Sixty-nine United Nations member states still outlaw gay sex, according to the 2020 State-Sponsored Homophobia report released by the International Lesbian, Gay, Bisexual, Trans and Intersex Association (ILGA World).

Only Brazil, Ecuador, Malta and Germany have instituted forms of nationwide bans on conversion therapy, which aims to alter a person's sexual orientation or gender identity.

Organised by the Ozanne Foundation charity, the declaration has been signed by faith leaders from 35 countries, including representatives of the world's main religions, and Ms McAleese who is regarded as a prominent member of the Roman Catholic Church.

The announcement, which marks the launch of the Global Interfaith Commission on LGBT+ Lives, will be made today at a virtual conference of global faith representatives funded by Britain's foreign ministry (FCDO).

Ms McAleese said the joint statement represented "a small step towards countering (homophobia)".

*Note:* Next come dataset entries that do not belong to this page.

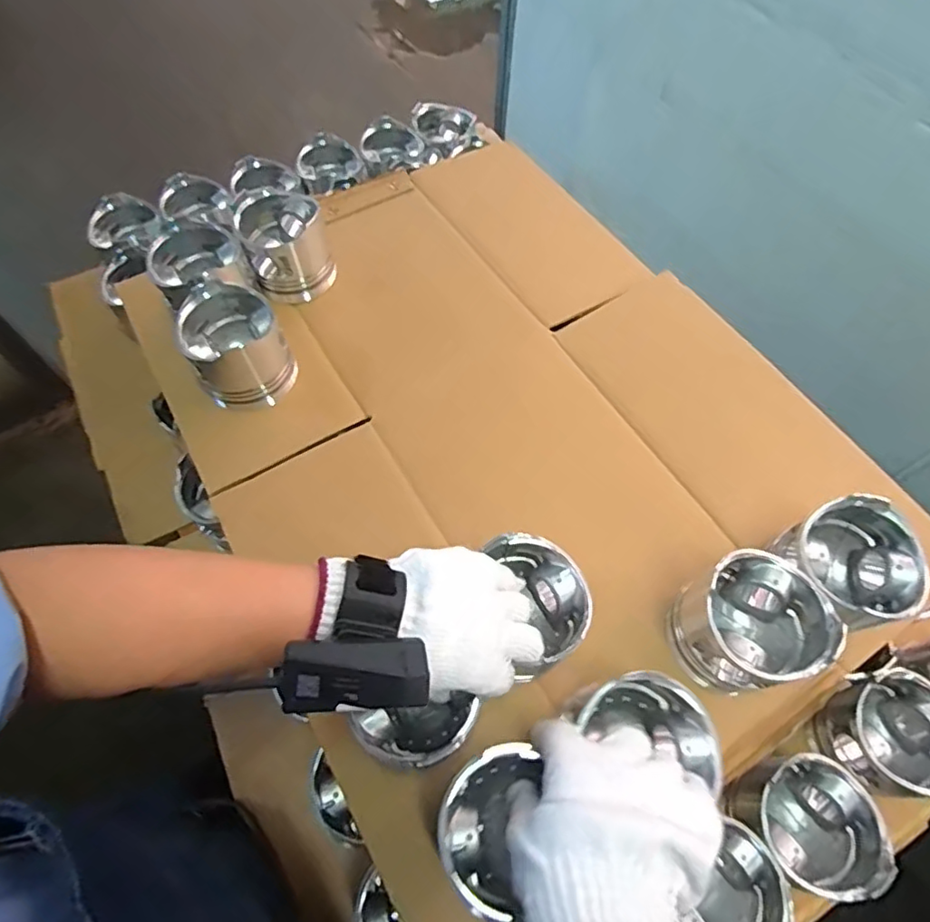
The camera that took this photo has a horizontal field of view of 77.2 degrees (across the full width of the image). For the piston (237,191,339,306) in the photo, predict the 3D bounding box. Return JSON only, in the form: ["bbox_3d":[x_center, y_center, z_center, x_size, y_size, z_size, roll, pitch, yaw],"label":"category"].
[{"bbox_3d":[-0.194,-0.236,0.631,0.085,0.078,0.103,-18,64,-11],"label":"piston"}]

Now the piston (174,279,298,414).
[{"bbox_3d":[-0.220,-0.102,0.564,0.090,0.098,0.095,-28,66,-16],"label":"piston"}]

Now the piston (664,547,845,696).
[{"bbox_3d":[0.209,0.123,0.432,0.083,0.084,0.087,1,62,-1],"label":"piston"}]

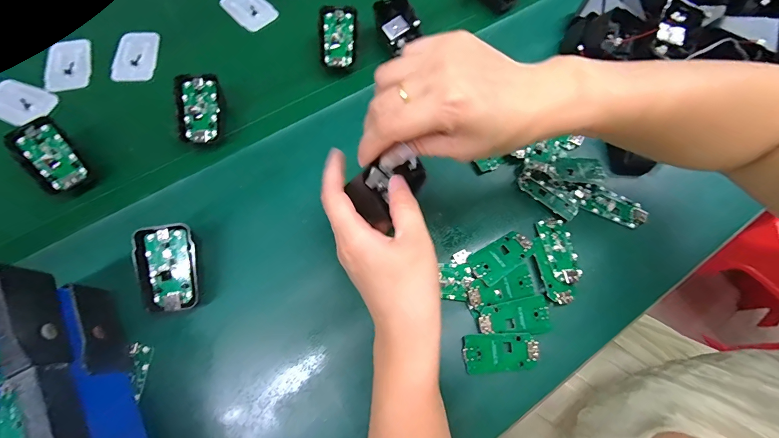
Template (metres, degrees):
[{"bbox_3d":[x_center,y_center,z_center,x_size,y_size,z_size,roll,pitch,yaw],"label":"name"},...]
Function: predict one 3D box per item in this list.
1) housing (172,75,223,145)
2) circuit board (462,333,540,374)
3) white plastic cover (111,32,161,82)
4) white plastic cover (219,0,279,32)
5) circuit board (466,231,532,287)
[{"bbox_3d":[-0.190,-0.110,0.338,0.042,0.010,0.068,-10,88,-8],"label":"housing"},{"bbox_3d":[0.095,0.114,0.287,0.063,0.005,0.029,-1,70,-3],"label":"circuit board"},{"bbox_3d":[-0.290,-0.187,0.385,0.043,0.007,0.065,-5,71,-5],"label":"white plastic cover"},{"bbox_3d":[-0.174,-0.261,0.416,0.063,0.006,0.045,44,74,12],"label":"white plastic cover"},{"bbox_3d":[0.103,0.034,0.310,0.062,0.009,0.031,-31,75,-13],"label":"circuit board"}]

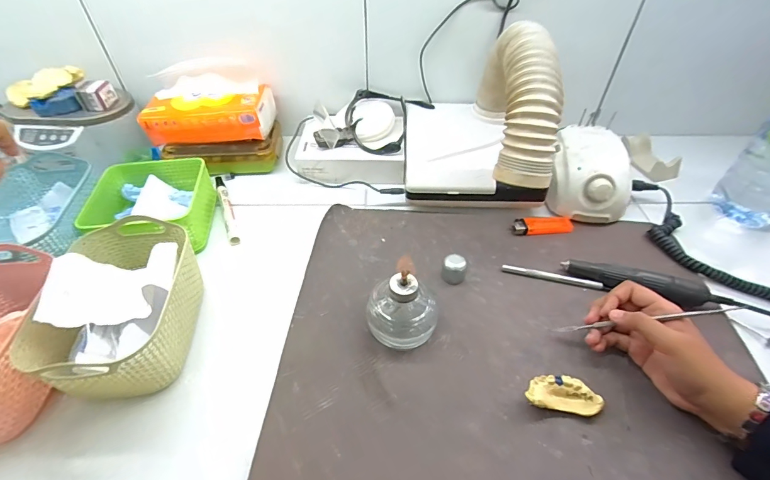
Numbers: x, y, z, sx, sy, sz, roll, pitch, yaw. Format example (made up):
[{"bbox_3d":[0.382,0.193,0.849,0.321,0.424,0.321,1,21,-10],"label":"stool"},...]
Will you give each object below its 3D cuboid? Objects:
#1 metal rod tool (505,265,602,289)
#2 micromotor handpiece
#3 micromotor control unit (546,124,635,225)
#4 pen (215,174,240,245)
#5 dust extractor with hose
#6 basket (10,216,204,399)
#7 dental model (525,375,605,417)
[{"bbox_3d":[0.203,0.045,0.471,0.115,0.007,0.010,12,46,11],"label":"metal rod tool"},{"bbox_3d":[0.294,0.048,0.455,0.153,0.030,0.024,15,47,14],"label":"micromotor handpiece"},{"bbox_3d":[0.295,-0.095,0.558,0.106,0.081,0.132,16,47,15],"label":"micromotor control unit"},{"bbox_3d":[-0.227,-0.047,0.555,0.014,0.014,0.148,-18,48,-17],"label":"pen"},{"bbox_3d":[0.128,-0.154,0.518,0.195,0.218,0.264,1,45,1],"label":"dust extractor with hose"},{"bbox_3d":[-0.258,0.068,0.389,0.117,0.095,0.176,-6,46,-7],"label":"basket"},{"bbox_3d":[0.168,0.147,0.365,0.070,0.022,0.029,4,45,3],"label":"dental model"}]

"But it's a necessary step to remind the faith systems of the world and people of faith that they have an obligation to their fellow citizens who are also entitled to the full dignity of their humanity and their full equal human rights," she said.

The declaration also acknowledges "with profound regret" that religious teachings through the centuries have "caused and continue to cause deep pain and offence to those who are lesbian, gay, bisexual, transgender, queer and intersex".

To date, the declaration has been signed by religious leaders including Christians, Jews, Sikhs, Hindus, Buddhists and Muslims.

"I think the Muslim community is ready for this conversation," said Imam Muhsin Hendricks, who founded the Masjidul Ghurbaah Mosque in Cape Town, South Africa, one of the world's few LGBT-inclusive mosques.

"I'm currently training with six imams from different parts of Africa and the openness to look at this issue (is incredible)," he said.

"I'm really amazed and excited because ten years ago this kind of training with imams was not possible. So I do think the community is ready."